Monday, December 29, 2008

Tamale day

We acted out my favorite holiday tradition on Sunday: a long afternoon of preparing, building and steaming tamales for an evening meal that couldn't be beat. Tamales and Christmas just go together, not just because they are a welcome change of pace from the usual holiday fare but also because it helps to have a load of family around to assist in the labor-intensive parts of the operation.

We started by baking the pork with onion and bay leaves for 90 minutes or so the night before.

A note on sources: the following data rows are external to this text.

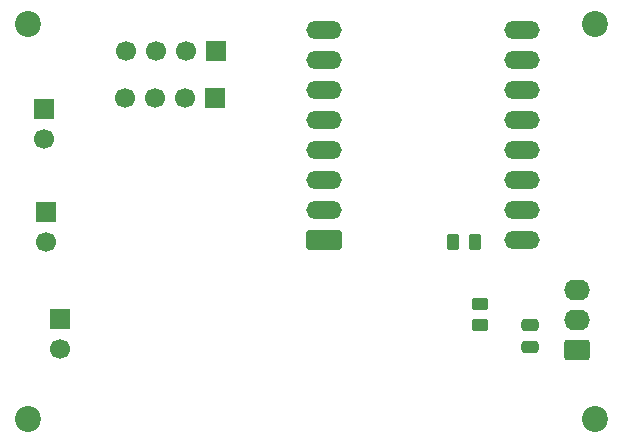
<source format=gbs>
%TF.GenerationSoftware,KiCad,Pcbnew,9.0.5*%
%TF.CreationDate,2025-11-19T14:43:04+01:00*%
%TF.ProjectId,caelum,6361656c-756d-42e6-9b69-6361645f7063,rev?*%
%TF.SameCoordinates,Original*%
%TF.FileFunction,Soldermask,Bot*%
%TF.FilePolarity,Negative*%
%FSLAX46Y46*%
G04 Gerber Fmt 4.6, Leading zero omitted, Abs format (unit mm)*
G04 Created by KiCad (PCBNEW 9.0.5) date 2025-11-19 14:43:04*
%MOMM*%
%LPD*%
G01*
G04 APERTURE LIST*
G04 Aperture macros list*
%AMRoundRect*
0 Rectangle with rounded corners*
0 $1 Rounding radius*
0 $2 $3 $4 $5 $6 $7 $8 $9 X,Y pos of 4 corners*
0 Add a 4 corners polygon primitive as box body*
4,1,4,$2,$3,$4,$5,$6,$7,$8,$9,$2,$3,0*
0 Add four circle primitives for the rounded corners*
1,1,$1+$1,$2,$3*
1,1,$1+$1,$4,$5*
1,1,$1+$1,$6,$7*
1,1,$1+$1,$8,$9*
0 Add four rect primitives between the rounded corners*
20,1,$1+$1,$2,$3,$4,$5,0*
20,1,$1+$1,$4,$5,$6,$7,0*
20,1,$1+$1,$6,$7,$8,$9,0*
20,1,$1+$1,$8,$9,$2,$3,0*%
G04 Aperture macros list end*
%ADD10O,3.000000X1.500000*%
%ADD11RoundRect,0.250000X1.250000X0.600000X-1.250000X0.600000X-1.250000X-0.600000X1.250000X-0.600000X0*%
%ADD12C,2.200000*%
%ADD13R,1.700000X1.700000*%
%ADD14C,1.700000*%
%ADD15RoundRect,0.250000X0.845000X-0.620000X0.845000X0.620000X-0.845000X0.620000X-0.845000X-0.620000X0*%
%ADD16O,2.190000X1.740000*%
%ADD17RoundRect,0.250000X-0.450000X0.262500X-0.450000X-0.262500X0.450000X-0.262500X0.450000X0.262500X0*%
%ADD18RoundRect,0.250000X-0.262500X-0.450000X0.262500X-0.450000X0.262500X0.450000X-0.262500X0.450000X0*%
%ADD19RoundRect,0.250000X-0.475000X0.250000X-0.475000X-0.250000X0.475000X-0.250000X0.475000X0.250000X0*%
G04 APERTURE END LIST*
D10*
%TO.C,U3*%
X101835605Y-47812499D03*
X101835605Y-45272499D03*
X101835605Y-42732499D03*
X101835605Y-40192499D03*
X101835605Y-37652499D03*
X101835605Y-35112499D03*
X101835605Y-32572499D03*
X101835605Y-30032499D03*
D11*
X85097363Y-47839822D03*
D10*
X85097363Y-45299822D03*
X85097363Y-42759822D03*
X85097363Y-40219822D03*
X85097363Y-37679822D03*
X85097363Y-35139822D03*
X85097363Y-32599822D03*
X85097363Y-30059822D03*
%TD*%
D12*
%TO.C,H4*%
X108000000Y-63000000D03*
%TD*%
%TO.C,H3*%
X108000000Y-29500000D03*
%TD*%
%TO.C,H2*%
X60000000Y-63000000D03*
%TD*%
%TO.C,H1*%
X60000000Y-29500000D03*
%TD*%
D13*
%TO.C,J6*%
X61500000Y-45460000D03*
D14*
X61500000Y-48000000D03*
%TD*%
D15*
%TO.C,J8*%
X106500000Y-57080000D03*
D16*
X106500000Y-54540000D03*
X106500000Y-52000000D03*
%TD*%
D13*
%TO.C,J3*%
X61400000Y-36725000D03*
D14*
X61400000Y-39265000D03*
%TD*%
D17*
%TO.C,1K\u03A9*%
X98300000Y-53200000D03*
X98300000Y-55025000D03*
%TD*%
D13*
%TO.C,J7*%
X75880000Y-35800000D03*
D14*
X73340000Y-35800000D03*
X70800000Y-35800000D03*
X68260000Y-35800000D03*
%TD*%
D13*
%TO.C,J4*%
X62750000Y-54460000D03*
D14*
X62750000Y-57000000D03*
%TD*%
D13*
%TO.C,J10*%
X75910000Y-31800000D03*
D14*
X73370000Y-31800000D03*
X70830000Y-31800000D03*
X68290000Y-31800000D03*
%TD*%
D18*
%TO.C,R3*%
X96000000Y-48000000D03*
X97825000Y-48000000D03*
%TD*%
D19*
%TO.C,0\u002C1\u00B5F*%
X102500000Y-55000000D03*
X102500000Y-56900000D03*
%TD*%
M02*

</source>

Sunday afternoon, we browned the meat with flour and then simmered it with chili powder, cumin, oregano and broth for 40 minutes or so. Meanwhile, I mixed up the masa with oil, water, chili powder and salt, and we soaked the corn shucks in water to soften and clean them.

Tamale assembly is the sociable part of the ritual, a pleasant pastime of spreading masa on a shuck, ladling meat onto the masa and then rolling the whole mess into a cylinder, folding it over to keep it together. We sit around the table to do this, comparing notes on various assembly methods and rooting out the largest shucks. Then, 90 minutes of steaming while various side dishes are prepared - rice, beans, hurricane gravy. Finally, good ol' eating, accompanied by Bayern Doppelbock.

After taking on a full complement of tamales, my daughter and I dashed off to see "The Curious Case of Benjamin Button." When we got back home, the house still smelled of cumin and onions. Mmmmm. So we polished off a couple of cold tamales before heading to bed.

That's my idea of a holiday.

1 comment:

Anita said...

Sounds really yummy. I love tamales but rarely get authentically good ones. Tom has taken up bread-baking again. So our Sunday afternoon was filled with the smell of rising bread. Sunday evening: a meal of a Tom-original dish of black beans with bits of pre-baked butternut squash, served with rice, cole slaw, fresh shallots from our backyard garden, and homemade rye bread. Afterwards? a game of Loaded Questions with Benton and Mary-Margaret and a couple of episodes of Babylon 5. That's my idea of a holiday.